27.01.2000 tarihli ve 4502 sayılı “ Telgraf ve Telefon Kanunu, Ulaştırma Bakanlığı’nın Teşkilat ve Görevleri Hakkında Kanun, Telsiz Kanunu, Posta Telgraf ve Telefon İdaresinin Biriktirme ve Yardım Sandığı Hakkında Kanun ile Genel Kadro ve Usulü hakkında Kanun Hükmünde Kararnamenin Eki Cetvellerde Değişiklik Yapılmasına Dair Kanun ” ile telekomünikasyon hizmetleri sektördeki hızlı değişime paralel olarak yeniden yapılandırılmıştır. Kanun’un 14. maddesi ile kurulan Telekomünikasyon Kurumu, telekomünikasyon hizmetlerinin yönlendirilmesi, düzenlenmesi ve denetlenmesi işlevlerini görmektedir. Bu durum, 4502 Sayılı Kanun’un genel gerekçesinde yer alan şu ifadelerle açıkça belirlenmiştir ;
“ Dünyada son yıllarda telekomünikasyon alanında göze çarpan en önemli gelişme, söz konusu alandaki politika belirleme, idari düzenleme ile işletmecilik görevlerinin birbirinden ayrılması ve her bir işlevin o işlevin niteliğine uygun esaslar dairesinde yürütülür hale gelmesidir. Bu çerçevede, gelişmiş ülkelerde uygulama alanı bulan sektör yapısı genel olarak siyasal sorumluluk taşıyan hükümetin sektör politikaları ile genel esaslar ve hedefleri belirlemesi, faaliyetlerinde özerk nitelikteki bir düzenletici otoritenin teknik nitelikteki genel idari düzenlemeleri yapması ve uygulaması, buna karşılık işletmecilik faaliyetlerinin de ekonomik esaslar dairesinde ticari kuruluşlar tarafından yerine getirilmesini içermektedir. ”
4502 Sayılı Kanunda, düzenleme ve denetim yetkileri Telekomünikasyon Kurumuna , lisans verme yetkisi ise Ulaştırma Bakanlığı’na verilmiştir. Ancak, 12.5.2001 tarih ve 4673 sayılı Kanun uyarınca, Telekomünikasyon Hizmetlerinin yürütülmesine ilişkin tüm yetkiler Telekomünikasyon Kurumu’nda toplanmıştır. Kanun’un 7. maddesi aynen şu şekildedir:
“ Bu kanunda ve diğer mevzuatta Ulaştırma Bakanlığı’na, görev sözleşmesi veya imtiyaz sözleşmesi yapma veya telekomünikasyon ruhsatı veya genel izin verme yetkisi ile bu yetkiye ilişkin yapılacak düzenlemeler ile ilgili her türlü göreve yönelik atıflar Kuruma ( Telekomünikasyon Kurumu ) yapılmış sayılır. ”

Grafik anlama verileri
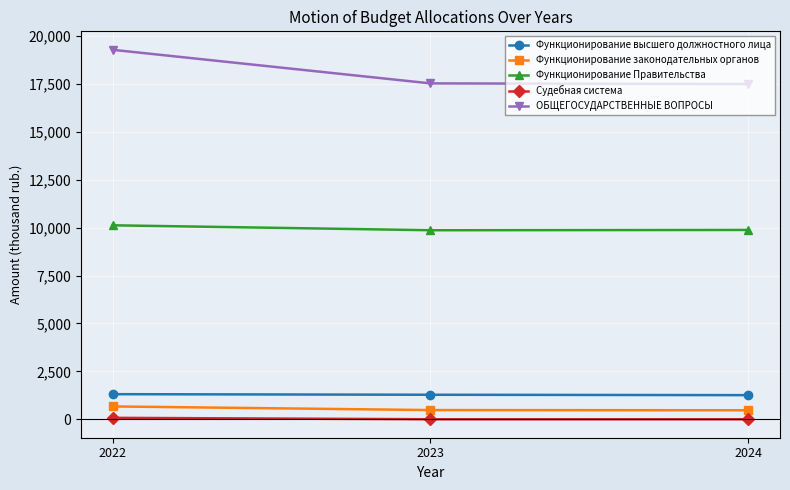

The Функционирование Правительства series shows 5524.9 at 2023. True or false?

False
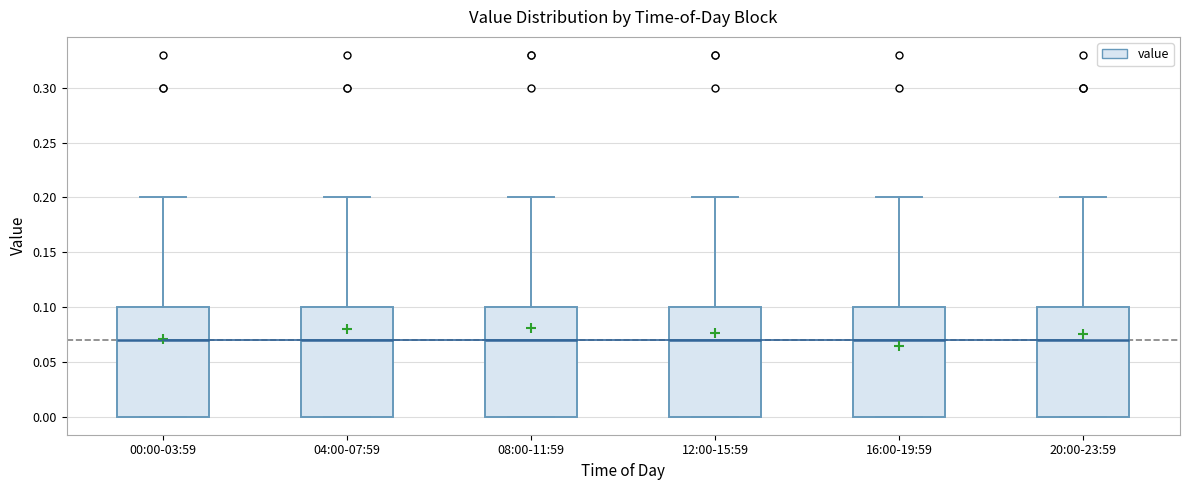

Reading left to right, read every box against the y-axis: the position of its median line, the range the box covers, and the ends of its whiskers. The values are not printed on the chart, so give them approximately, as read against the axis.

00:00-03:59: median 0.07, box 0.00 to 0.10, whiskers 0.00 to 0.20
04:00-07:59: median 0.07, box 0.00 to 0.10, whiskers 0.00 to 0.20
08:00-11:59: median 0.07, box 0.00 to 0.10, whiskers 0.00 to 0.20
12:00-15:59: median 0.07, box 0.00 to 0.10, whiskers 0.00 to 0.20
16:00-19:59: median 0.07, box 0.00 to 0.10, whiskers 0.00 to 0.20
20:00-23:59: median 0.07, box 0.00 to 0.10, whiskers 0.00 to 0.20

▶ **Bilgiyi kullanarak**
1. Telekomünikasyon düzenlemesine ilişkin metne göre Telekomünikasyon Kurumu, 4502 sayılı Kanun'un hangi maddesiyle kurulmuştur?
2. Telekomünikasyon alanındaki yasal düzenlemeleri anlatan metni, son cümlesinin ardından ileriye taşıyın.
Öğelerin bu işte hiçbir rolü yoktur.

▶ **Sırayla yanıtlar**
1. Kanun'un 14. maddesiyle.

2.
Bu hüküm çerçevesinde, düzenleyici işlemler yapma, lisans verme, sözleşme imzalama ve denetim yetkilerinin verildiği Telekomünikasyon Kurumu, telekomünikasyon hizmetlerinin genel ve asli düzenleyicisi haline gelmiştir. Kurum, telekomünikasyon hizmetlerini düzenleyerek, adeta oyunun kurallarını koyarak, bu alanda ekonomik düzeni korumayı amaçlamakta, dolayısıyla iktisadi kolluk faaliyetinde bulunmaktadır. Kurum, iktisadi kolluk faaliyeti ile, hizmetin hukuka uygun olarak kurulmasını ve yürütülmesini amaçlamakta, bunu sağlamak için düzenleyici işlemler tesis edebilmekte, işletmecileri denetleyebilmekte ve nihayet yaptırım uygulayabilmektedir.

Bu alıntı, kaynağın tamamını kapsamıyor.